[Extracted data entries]
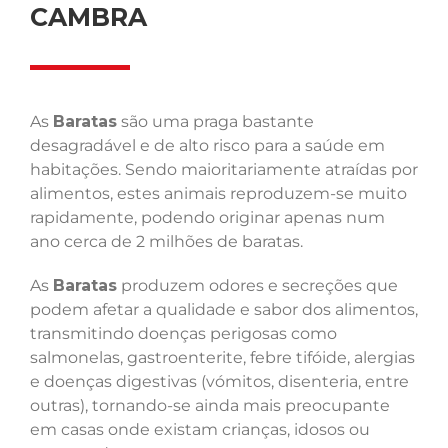
CAMBRA
As
Baratas
são uma praga bastante
desagradável e de alto risco para a saúde em
habitações. Sendo maioritariamente atraídas por
alimentos, estes animais reproduzem-se muito
rapidamente, podendo originar apenas num
ano cerca de 2 milhões de baratas.
As
Baratas
produzem odores e secreções que
podem afetar a qualidade e sabor dos alimentos,
transmitindo doenças perigosas como
salmonelas, gastroenterite, febre tifóide, alergias
e doenças digestivas (vómitos, disenteria, entre
outras), tornando-se ainda mais preocupante
em casas onde existam crianças, idosos ou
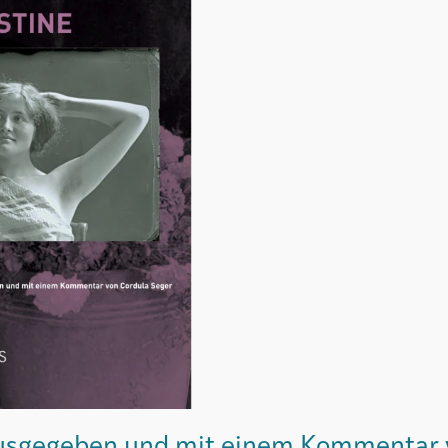
sgegeben und mit einem Kommentar 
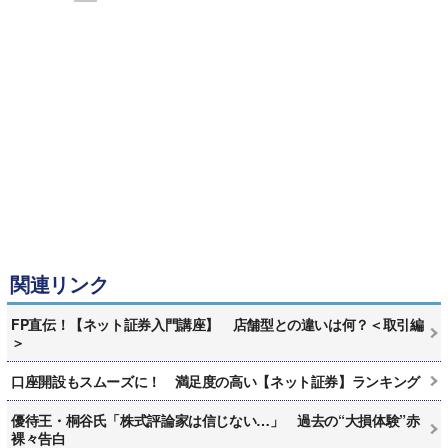
関連リンク
FP直伝！【ネット証券入門講座】 店舗型との違いは何？＜取引編
＞
口座開設もスムーズに！ 満足度の高い【ネット証券】ランキング
優待王・桐谷氏「株式評論家は信じない…」 過去の“大損体験”赤
裸々告白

Problem to work on: Give back every record above exactly as written, skipping each picture.

Task result:
CAMBRA
As
Baratas
são uma praga bastante
desagradável e de alto risco para a saúde em
habitações. Sendo maioritariamente atraídas por
alimentos, estes animais reproduzem-se muito
rapidamente, podendo originar apenas num
ano cerca de 2 milhões de baratas.
As
Baratas
produzem odores e secreções que
podem afetar a qualidade e sabor dos alimentos,
transmitindo doenças perigosas como
salmonelas, gastroenterite, febre tifóide, alergias
e doenças digestivas (vómitos, disenteria, entre
outras), tornando-se ainda mais preocupante
em casas onde existam crianças, idosos ou
sgegeben und mit einem Kommentar 
関連リンク
FP直伝！【ネット証券入門講座】 店舗型との違いは何？＜取引編
＞
口座開設もスムーズに！ 満足度の高い【ネット証券】ランキング
優待王・桐谷氏「株式評論家は信じない…」 過去の“大損体験”赤
裸々告白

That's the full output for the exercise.